主力軍は餌香川で物部軍と激突し大激戦になるのですが、ここいらへんは山岸凉子先生の「日出ずる処の天子」でも池田理代子先生の「聖徳太子」でも描写されていたと思いますが、問題は水派宮の位置です。

水派宮(みまたのみや)は敏達天皇の第一皇子・押坂彦人皇子の宮なのです。
通説では上記のように現在の広陵町ですから葛城の北部でしょうか。
敏達天皇の殯の宮があったとされ、穴穂部皇子が押し入って額田部皇女を無理矢理○そうとした場所とも近いことになります。

水派宮は戦いが起こる直前に中臣連勝海(なかとみのむらじのかつみ)が迹見赤檮(とみのいちい)に暗殺された場所でもあります。
この位置に水派宮があったのならば、中臣連が阿都へ物部氏と合流する行きがけに押坂彦人皇子を担ぐために連れ去ろうとしたため、それを嫌った押坂彦人皇子の舎人の迹見赤檮に命じて中臣連を討ち取ったというストーリーが出来ます。

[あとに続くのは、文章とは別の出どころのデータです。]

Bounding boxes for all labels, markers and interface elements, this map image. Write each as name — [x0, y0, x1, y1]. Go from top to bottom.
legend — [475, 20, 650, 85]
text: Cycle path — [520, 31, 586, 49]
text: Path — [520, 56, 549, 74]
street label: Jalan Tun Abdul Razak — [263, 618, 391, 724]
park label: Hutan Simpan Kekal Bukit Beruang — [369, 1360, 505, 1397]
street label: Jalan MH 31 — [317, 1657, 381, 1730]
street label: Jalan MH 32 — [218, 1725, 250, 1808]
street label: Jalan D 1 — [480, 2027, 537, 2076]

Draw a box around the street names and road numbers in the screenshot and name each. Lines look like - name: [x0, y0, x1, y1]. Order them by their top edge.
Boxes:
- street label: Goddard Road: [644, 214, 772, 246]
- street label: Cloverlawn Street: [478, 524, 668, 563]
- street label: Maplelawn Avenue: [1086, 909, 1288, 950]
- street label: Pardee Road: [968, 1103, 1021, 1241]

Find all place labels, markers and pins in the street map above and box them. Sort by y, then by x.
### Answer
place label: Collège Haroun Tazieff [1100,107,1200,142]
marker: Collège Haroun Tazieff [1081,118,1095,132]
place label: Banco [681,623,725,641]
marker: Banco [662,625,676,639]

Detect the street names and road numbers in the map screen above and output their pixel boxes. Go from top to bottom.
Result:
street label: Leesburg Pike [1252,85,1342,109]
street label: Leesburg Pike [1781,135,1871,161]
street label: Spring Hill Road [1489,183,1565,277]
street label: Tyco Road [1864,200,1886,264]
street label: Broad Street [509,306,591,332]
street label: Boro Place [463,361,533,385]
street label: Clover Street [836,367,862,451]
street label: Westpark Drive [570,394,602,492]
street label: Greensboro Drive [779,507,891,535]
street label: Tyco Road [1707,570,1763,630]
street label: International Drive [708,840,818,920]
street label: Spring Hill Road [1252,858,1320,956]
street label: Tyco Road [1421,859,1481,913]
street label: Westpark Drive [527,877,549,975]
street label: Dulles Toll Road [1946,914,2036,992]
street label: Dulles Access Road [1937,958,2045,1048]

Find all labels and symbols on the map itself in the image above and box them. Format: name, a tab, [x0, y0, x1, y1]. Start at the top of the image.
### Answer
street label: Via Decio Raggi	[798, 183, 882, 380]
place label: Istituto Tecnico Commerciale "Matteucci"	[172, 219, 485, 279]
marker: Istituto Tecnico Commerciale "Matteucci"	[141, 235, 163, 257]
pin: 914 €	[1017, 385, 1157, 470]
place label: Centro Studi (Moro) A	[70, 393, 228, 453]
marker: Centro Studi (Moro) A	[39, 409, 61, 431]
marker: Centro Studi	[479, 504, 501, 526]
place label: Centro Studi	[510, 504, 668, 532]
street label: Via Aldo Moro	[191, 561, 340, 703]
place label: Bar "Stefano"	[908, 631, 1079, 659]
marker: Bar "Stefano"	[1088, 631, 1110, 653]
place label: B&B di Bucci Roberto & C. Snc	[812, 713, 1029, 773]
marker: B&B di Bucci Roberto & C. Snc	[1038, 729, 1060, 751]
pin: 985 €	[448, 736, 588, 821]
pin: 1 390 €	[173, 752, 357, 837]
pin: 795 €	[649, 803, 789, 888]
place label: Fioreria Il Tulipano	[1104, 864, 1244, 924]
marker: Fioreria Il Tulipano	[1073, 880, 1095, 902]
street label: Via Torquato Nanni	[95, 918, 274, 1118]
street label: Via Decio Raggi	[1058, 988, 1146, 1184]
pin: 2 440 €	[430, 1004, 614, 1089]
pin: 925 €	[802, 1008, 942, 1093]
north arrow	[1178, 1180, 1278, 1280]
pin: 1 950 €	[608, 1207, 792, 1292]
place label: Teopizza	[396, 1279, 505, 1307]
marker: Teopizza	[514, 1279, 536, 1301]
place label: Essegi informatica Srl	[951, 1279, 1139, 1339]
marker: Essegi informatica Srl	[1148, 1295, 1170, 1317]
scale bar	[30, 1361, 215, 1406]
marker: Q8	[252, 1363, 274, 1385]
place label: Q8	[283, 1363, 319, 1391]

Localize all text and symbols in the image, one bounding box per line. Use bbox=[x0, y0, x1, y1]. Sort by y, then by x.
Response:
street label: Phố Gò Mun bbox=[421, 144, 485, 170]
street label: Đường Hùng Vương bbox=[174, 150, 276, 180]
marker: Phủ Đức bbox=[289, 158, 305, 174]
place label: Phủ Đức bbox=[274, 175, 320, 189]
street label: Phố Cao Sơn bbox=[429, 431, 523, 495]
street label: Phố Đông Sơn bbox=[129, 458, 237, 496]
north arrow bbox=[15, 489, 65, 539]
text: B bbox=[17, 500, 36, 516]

押坂彦人皇子は丁未の乱に参戦していないのですが、二つに分けた朝廷軍は水派宮を南北から挟み込む形で進軍しており、水派宮には大きな圧力となったとも推定できます・・・・・・・

なんて具合に創作意欲を刺激されるのですが・・・・・・・・

果たして敏達天皇の非蘇我系嫡男が、殯の宮を築くような辺境に住むものでしょうか?
それに蘇我系の后である額田部皇女が、水派宮のそばに殯の宮を作るのを良しとするか?その殯の宮で喪を過ごすのですから。
(多分)継体天皇と欽明天皇がもたらした自分の血族に後を継がせるという継承意識ですから、額田部皇女にも無縁ではないでしょう。

で、調べていくと、近年は桜井市の粟原川と寺川の合流する辺りという説もあるそうです。
桜井市ですから用明天皇の池辺双槻の宮(いけべのなみつきのみや)とも近く、というか奈良盆地の大王の宮が集中する周辺部ですから、こちらの方が嫡男を住まわせるには自然でしょう。

こんな具合にストーリー展開というのは生まれては消え、消えては生まれを繰り返していくのですが、それはそれで楽しいものです。

あと、先ほどの展開だと物部守屋自身が阿都に引き上げる時に押坂彦人皇子を掠っていかなかった理由というのも必要になってきますから、実際には新説の方が物語としては自然な流れかも?

上記展覧会が11月開催です。それまでに今の聖徳太子関連の物語は完成できる??